Do “food stamps” mitigate hunger among the American poor? No. Although with a name like “food stamps” one can be forgiven for falling into the trap of believing so. Following the current cutesy trend that apparently requires government programs have clever acronyms that describe their purpose (PATRIOT Act, HIRE Act, etc.) it has been renamed SNAP (get it, “snap” your fingers and food appears courtesy of the US taxpayer!) But I digress. Why do they not help? Three reasons: (a) fungibility & marginal utility, (b) socialized costs and (c) dehumanization through dependency.

Fungibility means that any given unit of something is indistinguishable from any other unit of the same material. For example, grain, silver or dollars are fungible, however diamonds or tires are not (as they vary in quality). Marginal utility is the concept that given some good, as one procures more of said good one values each subsequent unit less. So if you have a small amount of water, you value it highly as you must satisfy your most urgent needs first (thirst). But, as you gain access to more water you may then opt to “waste” it on less urgent needs, e.g. washing your car. Ok, so with that little economics lesson out of the way, how does this relate to food stamps? The food stamp money is fungible with regular money. In other words food stamps are no different than cash. Why? Absent food stamps the marginal value of the money recipients possess is very high and they will spend it on the most urgent needs (food) first. People in poverty aren’t going to NOT buy food and instead buy sneakers, movie tickets and haircuts. That would just be stupid. If we then give them money earmarked for food, they will still buy food (with food stamp money) AND NOW other (less urgent) goods with the money they used to spend on food. We are just playing a shell game, pretending this money is for this and that money is for that. It’s all just mixed together. Fungibilty is the reason some recipients can afford fancy nails and cell phones.

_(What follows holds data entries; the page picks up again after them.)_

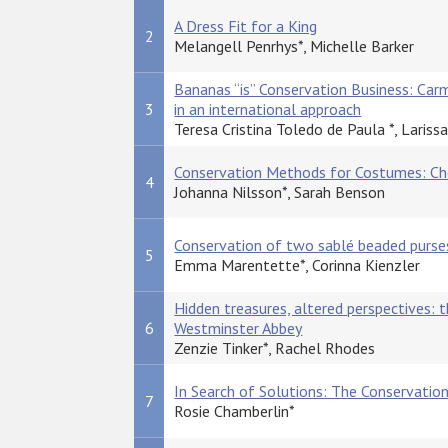
A Dress Fit for a King
2
Melangell Penrhys*, Michelle Barker
Bananas “is” Conservation Business: Car
3
in an international approach
Teresa Cristina Toledo de Paula *, Lariss
Conservation Methods for Costumes: Cho
4
Johanna Nilsson*, Sarah Benson
Conservation of two sablé beaded purse
5
Emma Marentette*, Corinna Kienzler
Hidden treasures, altered perspectives: 
6
Westminster Abbey
Zenzie Tinker*, Rachel Rhodes
In Search of Solutions: The Conservati
7
Rosie Chamberlin*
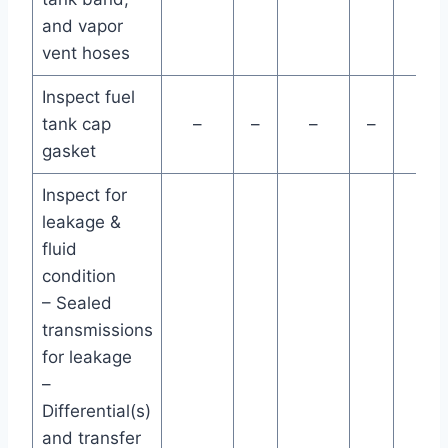
and vapor
vent hoses
Inspect fuel
tank cap
–
–
–
–
–
gasket
Inspect for
leakage &
fluid
condition
– Sealed
transmissions
for leakage
–
Differential(s)
and transfer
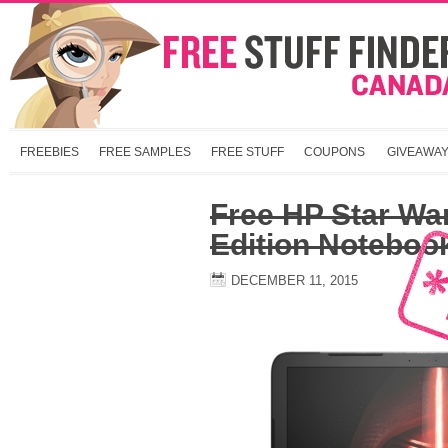
FREEBIES
FREE SAMPLES
FREE STUFF
COUPONS
GIVEAWA
Free HP Star Wa
Edition Noteboo
DECEMBER 11, 2015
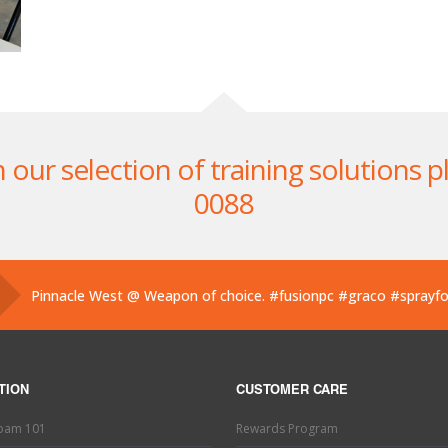
ur selection of training solutions pl
0088
Pinnacle West @ Weapon of choice.
#fusionpc
#graco
#sprayf
Pinnacle West @ If you’ve used one, you know what this is. Hand
Pinnacle West @ Have you tried the new Graco Fusion PRO CON
TION
CUSTOMER CARE
Foam 101
Rewards Program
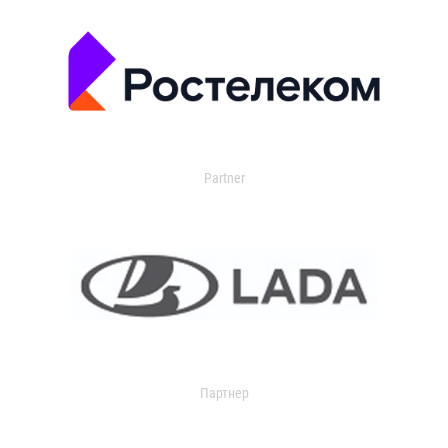
Partner
Партнер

A secondary issue is that of socialized costs. Because the program exists people are willing to work for less than they would absent the program because they know they can count on it. If I know I need $15k/year to survive but I know the government will give me $5k/year in food stamps, then I’m going to be a lot more willing to work for $10k/year. So the employer pays less because the employee is willing to accept the lower wage BECAUSE OF the program. Then the government taxes the employer and hands the money over to the employee as food stamps. So in the end both end up with the same amount of money. So what did we accomplish here? Why not just cut out the middleman (the government) and pass the savings onto everyone? Once again we are just playing a shell game where the only beneficiary is the government.

The state is our shepherd, we (the sheeple) shall not want.

The final issue is the social harm the program engenders through the promotion of an entitlement mentality (literally – the government is running ads trying to get people to join the SNAP rolls). This mentality dehumanizes the recipient by promoting the idea they are merely wards of the state who cannot survive without suckling at the state’s communal teat. The state is our shepherd, we (the sheeple) shall not want. Inherent to the structure of any entitlement program is an economic feedback incentive that promotes attachment. The more money you make the less benefits you qualify for. I think U2 captured the idea well, “running to stand still.” Why expend great effort to obtain that which you can obtain from no effort at all?

I know politicians mean well, but their complete ignorance of basic economics and incentives creates problems bigger than the ones they were trying to solve. Just because something seems intuitively obvious (state sponsored welfare helps people) doesn’t mean it is correct. The notion that the sun revolved around the earth was intuitively obvious for centuries until someone took the time to apply some thought to the question. Big problems require deliberate, contemplative analysis, not thoughtless, knee-jerk, feel-good solutions.